The answer about using a Chi Squared doesn't seem helpful here since 𝑄 and 𝑅 are almost certainly noncentral and dependent. There is a note about using a Normal Product Distribution which seems highly relevant, though I haven't seen it in practice and is less flexible than what I propose. What I have seen performed is the Delta Method or bootstrap to estimate this distribution.

The Delta Method says that an arbitrary function of normals is also approximately normal and in your case the $$Var(XY)\approx Var(X)\hat Y^2 + Var(Y)\hat X^2 + 2Cov(X,Y)\hat X \hat Y$$ where $$E(X) = \hat X$$.

I have seen this used to compute the CI for a ratio of normals X/Y after taking a log transform.

Hope that helps others that stumble upon this as I have, but feel free to correct me if I am wrong.

In an answer above by @Davide Giraudo, it is shown that the product of two normally distributed RVs does not necessarily follow a normal distribution based on a counterexample. In another answer by @user940, for the independent case, it is proved that the product of any two independent normally distributed RVs does not follow a normal distribution. Here I extend this negative result for a more general case and show that the product of any two RVs with a bivariate normal distribution, which can be dependent, does not follow a normal distribution.

Here, using the method detailed here, I derived the characteristic function (CF) of $$XY$$ for a general case that $$X$$ and $$Y$$ jointly follow a bivariate normal distribution (can be dependent), which may be also useful for other purposes.

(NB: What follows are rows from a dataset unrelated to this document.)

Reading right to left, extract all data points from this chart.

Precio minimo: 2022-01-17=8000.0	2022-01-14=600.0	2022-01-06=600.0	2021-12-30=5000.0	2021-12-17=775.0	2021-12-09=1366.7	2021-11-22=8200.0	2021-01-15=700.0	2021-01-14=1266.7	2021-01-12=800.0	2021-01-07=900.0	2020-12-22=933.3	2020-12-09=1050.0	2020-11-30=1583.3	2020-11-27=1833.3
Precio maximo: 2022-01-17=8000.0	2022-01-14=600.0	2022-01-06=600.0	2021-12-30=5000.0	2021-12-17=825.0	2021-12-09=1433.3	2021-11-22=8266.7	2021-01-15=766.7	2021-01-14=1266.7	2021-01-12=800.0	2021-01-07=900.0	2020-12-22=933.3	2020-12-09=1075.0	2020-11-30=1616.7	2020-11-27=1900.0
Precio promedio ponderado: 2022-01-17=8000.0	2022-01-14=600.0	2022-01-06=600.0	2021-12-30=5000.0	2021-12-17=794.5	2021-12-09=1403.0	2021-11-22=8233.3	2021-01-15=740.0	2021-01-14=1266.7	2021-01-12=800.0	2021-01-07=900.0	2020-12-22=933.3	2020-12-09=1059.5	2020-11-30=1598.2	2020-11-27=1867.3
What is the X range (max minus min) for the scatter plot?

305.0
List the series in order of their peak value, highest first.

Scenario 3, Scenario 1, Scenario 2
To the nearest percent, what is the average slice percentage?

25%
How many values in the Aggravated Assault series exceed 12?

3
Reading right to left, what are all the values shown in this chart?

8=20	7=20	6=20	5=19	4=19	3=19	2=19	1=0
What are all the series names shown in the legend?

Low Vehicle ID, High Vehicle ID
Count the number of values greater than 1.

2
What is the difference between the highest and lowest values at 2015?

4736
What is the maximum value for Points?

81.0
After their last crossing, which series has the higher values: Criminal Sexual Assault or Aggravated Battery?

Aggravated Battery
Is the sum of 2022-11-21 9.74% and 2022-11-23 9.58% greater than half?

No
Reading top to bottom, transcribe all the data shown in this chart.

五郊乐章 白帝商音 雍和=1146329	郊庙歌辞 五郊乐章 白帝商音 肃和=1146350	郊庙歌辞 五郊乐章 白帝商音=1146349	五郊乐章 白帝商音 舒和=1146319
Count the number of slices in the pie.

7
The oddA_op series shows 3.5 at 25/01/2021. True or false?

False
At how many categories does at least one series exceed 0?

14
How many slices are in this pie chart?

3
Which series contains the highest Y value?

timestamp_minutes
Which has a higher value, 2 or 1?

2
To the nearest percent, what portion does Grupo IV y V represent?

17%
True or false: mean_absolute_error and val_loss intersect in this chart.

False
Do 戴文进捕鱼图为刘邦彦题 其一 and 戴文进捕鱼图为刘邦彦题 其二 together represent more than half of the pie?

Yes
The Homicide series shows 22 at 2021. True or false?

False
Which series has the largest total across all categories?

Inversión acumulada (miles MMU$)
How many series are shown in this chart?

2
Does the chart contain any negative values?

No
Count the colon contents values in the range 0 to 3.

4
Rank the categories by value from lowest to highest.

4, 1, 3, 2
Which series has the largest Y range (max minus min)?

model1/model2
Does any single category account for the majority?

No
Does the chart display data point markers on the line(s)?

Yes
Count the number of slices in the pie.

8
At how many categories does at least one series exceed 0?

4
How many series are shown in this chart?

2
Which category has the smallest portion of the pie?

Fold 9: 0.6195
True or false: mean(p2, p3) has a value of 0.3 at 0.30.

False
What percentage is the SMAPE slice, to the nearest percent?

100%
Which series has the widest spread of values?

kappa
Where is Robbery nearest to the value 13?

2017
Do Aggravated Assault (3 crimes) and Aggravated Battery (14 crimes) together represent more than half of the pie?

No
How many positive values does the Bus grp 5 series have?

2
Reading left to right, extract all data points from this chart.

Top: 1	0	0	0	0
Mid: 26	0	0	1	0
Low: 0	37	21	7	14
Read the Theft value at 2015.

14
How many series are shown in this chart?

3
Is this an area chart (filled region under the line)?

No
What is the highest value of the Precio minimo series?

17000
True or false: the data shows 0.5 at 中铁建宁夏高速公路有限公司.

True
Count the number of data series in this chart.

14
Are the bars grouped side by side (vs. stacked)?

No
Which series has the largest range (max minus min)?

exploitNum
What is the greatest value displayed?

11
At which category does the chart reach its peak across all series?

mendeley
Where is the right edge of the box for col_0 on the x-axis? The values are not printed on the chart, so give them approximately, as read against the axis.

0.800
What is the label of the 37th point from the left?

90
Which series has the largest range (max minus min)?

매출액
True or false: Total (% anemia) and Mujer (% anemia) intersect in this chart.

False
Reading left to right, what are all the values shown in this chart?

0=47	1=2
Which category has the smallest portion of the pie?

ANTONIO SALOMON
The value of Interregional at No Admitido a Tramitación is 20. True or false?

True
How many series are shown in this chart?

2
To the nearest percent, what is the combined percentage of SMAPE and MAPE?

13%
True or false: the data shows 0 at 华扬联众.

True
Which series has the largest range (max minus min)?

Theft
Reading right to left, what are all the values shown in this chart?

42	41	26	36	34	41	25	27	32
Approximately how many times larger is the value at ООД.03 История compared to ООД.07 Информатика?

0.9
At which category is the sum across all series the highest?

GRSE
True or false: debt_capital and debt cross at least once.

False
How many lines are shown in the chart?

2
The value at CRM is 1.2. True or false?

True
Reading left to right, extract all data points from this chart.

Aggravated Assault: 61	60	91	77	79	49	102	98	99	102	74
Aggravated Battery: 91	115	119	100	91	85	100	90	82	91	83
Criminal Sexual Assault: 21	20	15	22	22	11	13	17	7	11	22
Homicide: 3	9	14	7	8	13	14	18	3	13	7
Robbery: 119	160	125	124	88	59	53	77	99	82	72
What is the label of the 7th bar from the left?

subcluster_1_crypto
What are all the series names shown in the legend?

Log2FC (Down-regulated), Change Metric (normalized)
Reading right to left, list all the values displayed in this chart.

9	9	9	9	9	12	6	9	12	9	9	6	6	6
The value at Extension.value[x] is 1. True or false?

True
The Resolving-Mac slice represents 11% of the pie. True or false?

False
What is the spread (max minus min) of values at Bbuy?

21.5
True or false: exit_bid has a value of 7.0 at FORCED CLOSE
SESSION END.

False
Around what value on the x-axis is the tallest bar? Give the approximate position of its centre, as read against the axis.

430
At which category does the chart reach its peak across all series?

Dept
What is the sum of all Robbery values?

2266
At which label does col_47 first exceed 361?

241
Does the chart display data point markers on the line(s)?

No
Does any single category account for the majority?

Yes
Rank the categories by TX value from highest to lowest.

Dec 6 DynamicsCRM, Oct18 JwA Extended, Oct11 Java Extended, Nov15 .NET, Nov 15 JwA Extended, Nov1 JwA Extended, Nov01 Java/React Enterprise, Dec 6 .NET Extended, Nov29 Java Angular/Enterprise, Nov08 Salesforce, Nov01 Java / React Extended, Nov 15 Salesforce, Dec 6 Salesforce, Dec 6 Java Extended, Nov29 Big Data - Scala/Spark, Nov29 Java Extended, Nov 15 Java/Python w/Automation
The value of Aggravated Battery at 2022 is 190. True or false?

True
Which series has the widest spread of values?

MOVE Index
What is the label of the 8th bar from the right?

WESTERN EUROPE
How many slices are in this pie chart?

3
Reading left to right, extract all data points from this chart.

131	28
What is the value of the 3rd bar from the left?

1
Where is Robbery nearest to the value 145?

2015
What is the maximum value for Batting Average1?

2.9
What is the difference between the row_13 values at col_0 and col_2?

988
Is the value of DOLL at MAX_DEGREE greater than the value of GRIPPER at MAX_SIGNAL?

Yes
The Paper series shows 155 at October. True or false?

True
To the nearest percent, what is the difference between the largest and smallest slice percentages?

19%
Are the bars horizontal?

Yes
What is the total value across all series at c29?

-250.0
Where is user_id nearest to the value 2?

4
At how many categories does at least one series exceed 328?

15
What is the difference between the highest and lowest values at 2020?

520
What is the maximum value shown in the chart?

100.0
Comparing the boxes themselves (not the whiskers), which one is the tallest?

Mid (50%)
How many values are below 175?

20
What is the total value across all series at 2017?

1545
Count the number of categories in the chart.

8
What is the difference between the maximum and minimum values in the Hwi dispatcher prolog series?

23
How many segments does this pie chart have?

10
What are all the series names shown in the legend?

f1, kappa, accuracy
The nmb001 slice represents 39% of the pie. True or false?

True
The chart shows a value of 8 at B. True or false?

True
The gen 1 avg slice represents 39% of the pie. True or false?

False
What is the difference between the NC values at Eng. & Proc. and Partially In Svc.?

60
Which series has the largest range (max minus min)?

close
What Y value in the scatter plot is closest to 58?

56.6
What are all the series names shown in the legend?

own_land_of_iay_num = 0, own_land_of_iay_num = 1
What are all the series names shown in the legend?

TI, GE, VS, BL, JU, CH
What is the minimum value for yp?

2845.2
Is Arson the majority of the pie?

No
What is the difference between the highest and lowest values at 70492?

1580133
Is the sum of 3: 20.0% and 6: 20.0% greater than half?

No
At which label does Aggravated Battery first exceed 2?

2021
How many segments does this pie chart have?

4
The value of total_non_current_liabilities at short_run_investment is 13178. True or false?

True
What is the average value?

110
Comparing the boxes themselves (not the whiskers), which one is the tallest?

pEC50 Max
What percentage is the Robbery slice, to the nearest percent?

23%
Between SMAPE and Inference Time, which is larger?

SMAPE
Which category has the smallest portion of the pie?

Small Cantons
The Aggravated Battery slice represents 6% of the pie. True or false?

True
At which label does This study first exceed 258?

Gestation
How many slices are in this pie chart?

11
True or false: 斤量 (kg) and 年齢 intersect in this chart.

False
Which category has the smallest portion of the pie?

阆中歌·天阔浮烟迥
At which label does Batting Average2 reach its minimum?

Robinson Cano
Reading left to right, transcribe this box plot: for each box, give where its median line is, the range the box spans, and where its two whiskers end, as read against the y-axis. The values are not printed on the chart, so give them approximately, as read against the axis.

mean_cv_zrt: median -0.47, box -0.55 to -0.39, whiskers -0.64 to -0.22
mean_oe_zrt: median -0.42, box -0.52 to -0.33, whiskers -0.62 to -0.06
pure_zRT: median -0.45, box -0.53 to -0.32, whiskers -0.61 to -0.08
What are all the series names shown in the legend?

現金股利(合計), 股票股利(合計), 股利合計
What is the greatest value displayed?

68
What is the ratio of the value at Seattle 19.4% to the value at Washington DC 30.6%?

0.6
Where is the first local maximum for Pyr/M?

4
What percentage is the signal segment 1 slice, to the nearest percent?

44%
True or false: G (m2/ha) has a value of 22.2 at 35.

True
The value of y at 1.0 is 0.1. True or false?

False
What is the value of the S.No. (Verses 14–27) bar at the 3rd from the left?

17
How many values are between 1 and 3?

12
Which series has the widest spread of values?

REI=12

Let $$X\sim N(\mu_1,\sigma_1^2), Y \sim N(\mu_2,\sigma_2^2)$$, and $$\sigma_{12}$$ denote their covariance. Then, the CF is given by

$$\varphi_{XY}(t)=\frac{\exp\left(\frac{iA^2 C_1 t}{1-2iC_1 t}\right)}{(1-2iC_1 t)^{1/2}} \times \frac{\exp\left(\frac{-iB^2 C_2 t}{1+2iC_2 t}\right)}{(1+2iC_2 t)^{1/2}}$$

where

$$A=\frac{\mu_1+\frac{\sigma_1}{\sigma_2}\mu_2}{\sqrt{2\left(\sigma_1^2+\frac{\sigma_1}{\sigma_2}\sigma_{12} \right)}}, B=\frac{\mu_1-\frac{\sigma_1}{\sigma_2}\mu_2}{\sqrt{2\left(\sigma_1^2-\frac{\sigma_1}{\sigma_2}\sigma_{12} \right)}}, C_1= \frac{\sigma_2}{\sigma_1} \left(\frac{\sigma_1^2+\frac{\sigma_1}{\sigma_2}\sigma_{12}}{2} \right), C_2= \frac{\sigma_2}{\sigma_1} \left( \frac{\sigma_1^2-\frac{\sigma_1}{\sigma_2}\sigma_{12}}{2} \right).$$

By comparing $$\varphi_{XY}$$ with the CF of a normal distribution, we realize that these two become identical only for the degenerate case of $$\sigma_2^2=\sigma_1^2 \rightarrow 0$$ (implying $$\sigma_{12}\rightarrow 0$$).